Open mikewolfe opened 5 years ago

mikewolfe commented 5 years ago

In the Programming Style lesson the google style guide for writing function docstrings is mentioned, but the style of the example docstrings in the lesson do not follow the google style guide. It may be worth introducing users to the idea of a google style function docstring like the example in the google style guide:

def fetch_bigtable_rows(big_table, keys, other_silly_variable=None):
    """Fetches rows from a Bigtable.

    Retrieves rows pertaining to the given keys from the Table instance
    represented by big_table.  Silly things may happen if
    other_silly_variable is not None.

    Args:
        big_table: An open Bigtable Table instance.
        keys: A sequence of strings representing the key of each table row
            to fetch.
        other_silly_variable: Another optional variable, that has a much
            longer name than the other args, and which does nothing.

    Returns:
        A dict mapping keys to the corresponding table row data
        fetched.
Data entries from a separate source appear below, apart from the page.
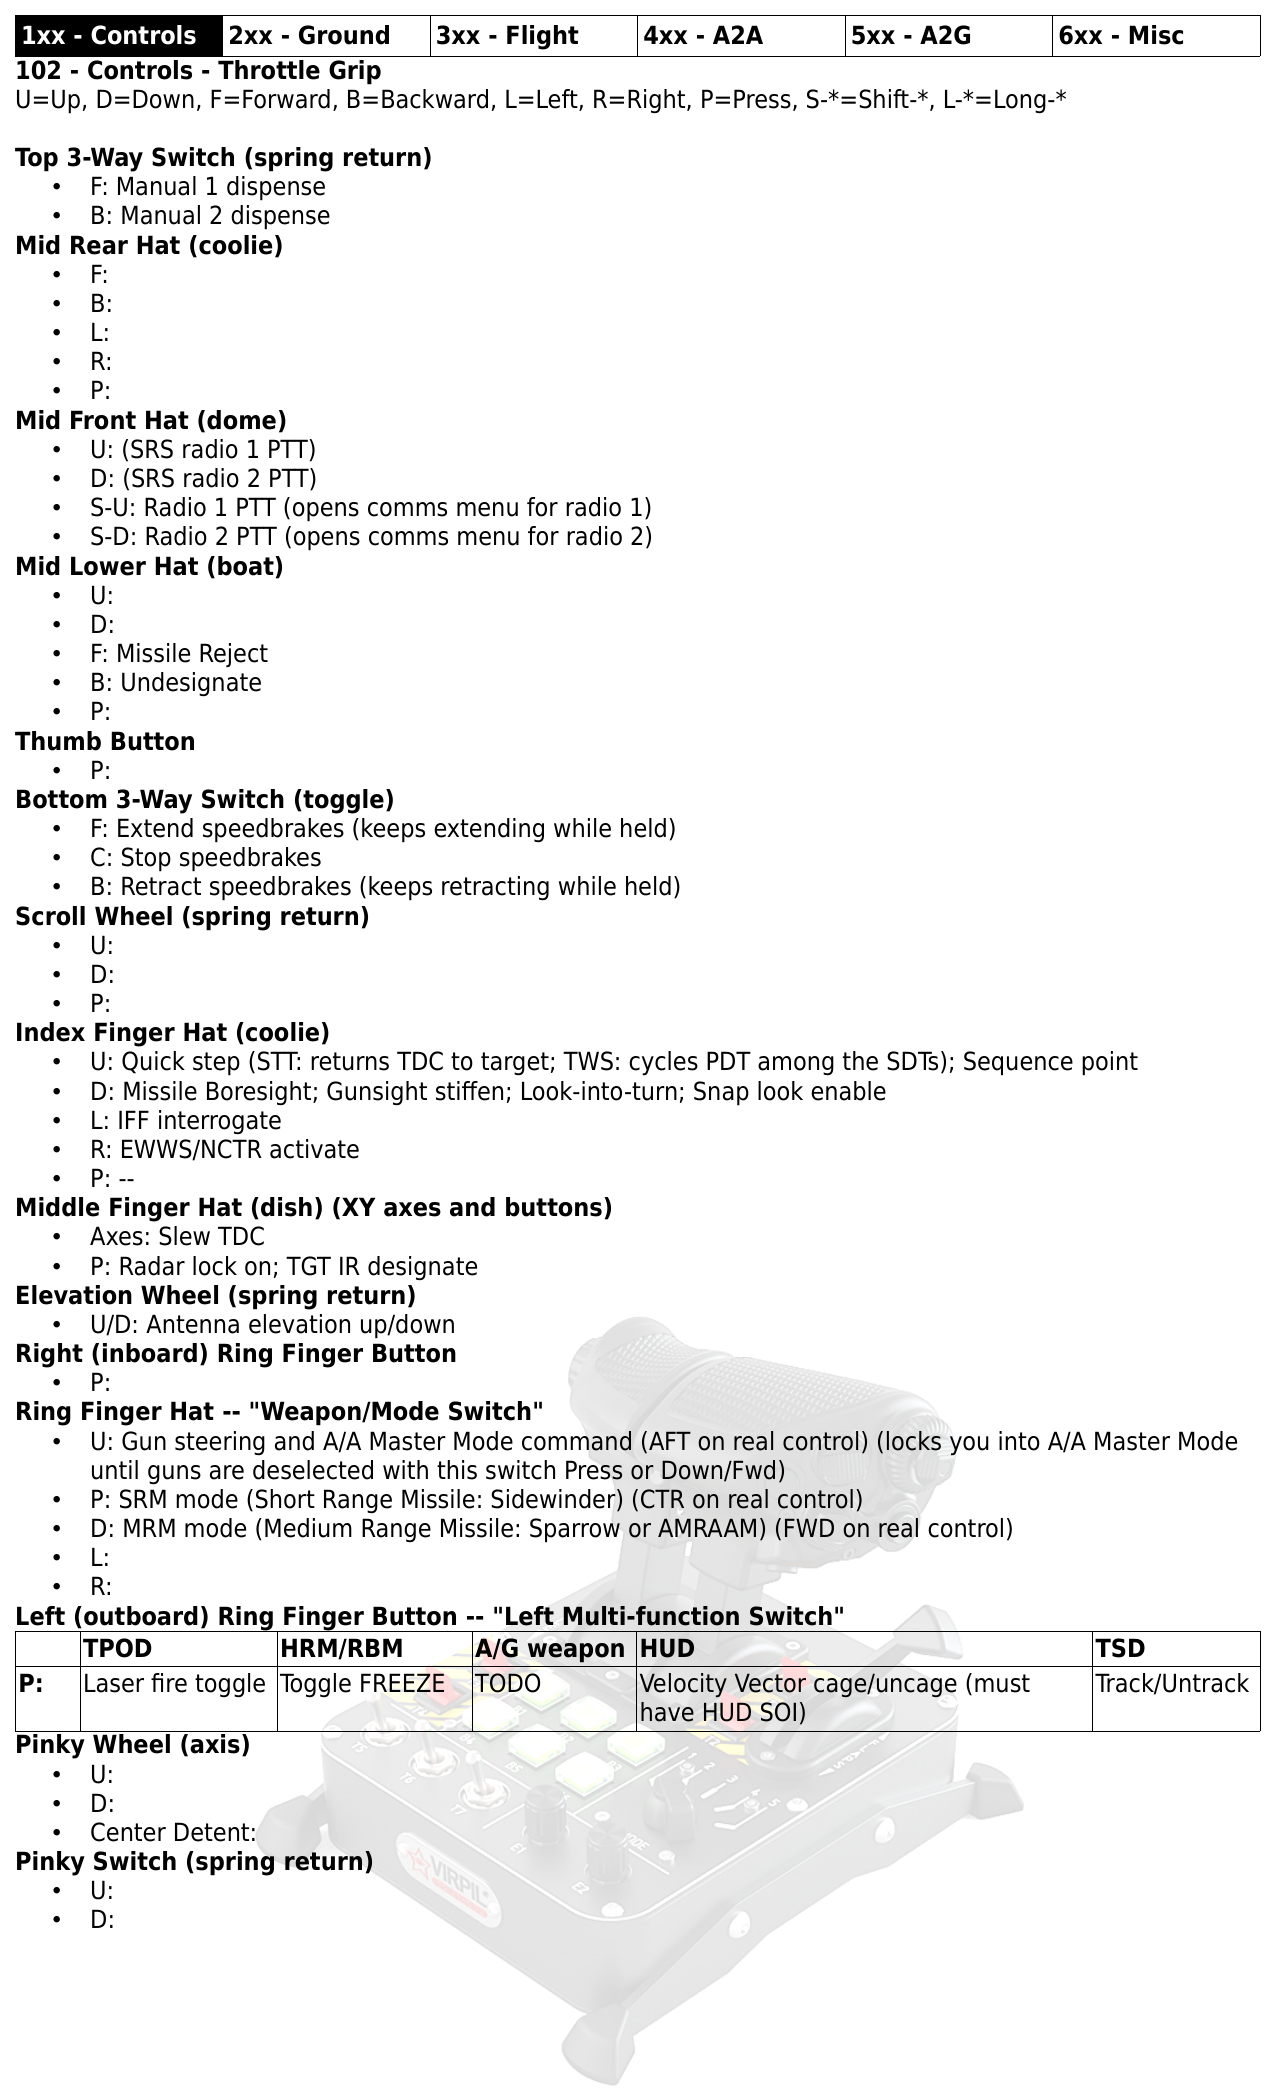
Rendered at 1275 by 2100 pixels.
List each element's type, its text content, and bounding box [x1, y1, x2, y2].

list P: [52, 989, 1260, 1018]
list [1045, 1543, 1260, 1572]
table_header TSD [1093, 1632, 1260, 1666]
list R: EWWS/NCTR activate [52, 1135, 1260, 1164]
text Left (outboard) Ring Finger Button -- "Left Multi-function Switch" [1045, 1602, 1260, 1631]
list L: IFF interrogate [52, 1106, 1260, 1135]
table_header 4xx - A2A [638, 16, 845, 56]
text Pinky Switch (spring return) [1045, 1847, 1260, 1877]
list Axes: Slew TDC [52, 1222, 1260, 1252]
list L: [52, 318, 1260, 347]
list [1045, 1906, 1260, 1935]
text Bottom 3-Way Switch (toggle) [15, 785, 1260, 814]
list R: [52, 1572, 230, 1602]
list U/D: Antenna elevation up/down [52, 1310, 230, 1339]
list R: [52, 347, 1260, 377]
table_cell P: [16, 1667, 80, 1731]
list C: Stop speedbrakes [52, 843, 1260, 872]
list [1045, 1760, 1260, 1789]
list S-U: Radio 1 PTT (opens comms menu for radio 1) [52, 493, 1260, 522]
list S-D: Radio 2 PTT (opens comms menu for radio 2) [52, 522, 1260, 552]
list F: Extend speedbrakes (keeps extending while held) [52, 814, 1260, 843]
list D: [52, 960, 1260, 989]
list U: [52, 931, 1260, 960]
text Mid Front Hat (dome) [15, 406, 1260, 435]
list P: SRM mode (Short Range Missile: Sidewinder) (CTR on real control) [52, 1485, 230, 1514]
list P: Radar lock on; TGT IR designate [52, 1252, 1260, 1281]
text Scroll Wheel (spring return) [15, 902, 1260, 931]
text Index Finger Hat (coolie) [15, 1018, 1260, 1047]
list Center Detent: [1045, 1818, 1260, 1847]
list [1045, 1789, 1260, 1818]
list B: Manual 2 dispense [52, 202, 1260, 231]
list P: SRM mode (Short Range Missile: Sidewinder) (CTR on real control) [1045, 1485, 1260, 1514]
table_header [16, 1632, 80, 1666]
list B: [52, 289, 1260, 318]
text Pinky Wheel (axis) [15, 1732, 230, 1760]
table_header TPOD [81, 1632, 230, 1666]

Each row is represented as a tuple of strings. For
        example:

        {'Serak': ('Rigel VII', 'Preparer'),
         'Zim': ('Irk', 'Invader'),
         'Lrrr': ('Omicron Persei 8', 'Emperor')}

        If a key from the keys argument is missing from the dictionary,
        then that row was not found in the table.

    Raises:
        IOError: An error occurred accessing the bigtable.Table object.
    """

This would force new users to think about what a function does, what inputs it takes in, and what output it returns, thereby encouraging good style practices and reinforcing the learning goals for functions at the same time.

martinosorb commented 1 year ago

I think this is a good idea. It would give the learners a better idea of what docstrings are useful for.

@mikewolfe if you're still there after all these years (sorry, I'm going through the backlog of issues), would you be interested in submitting a PR?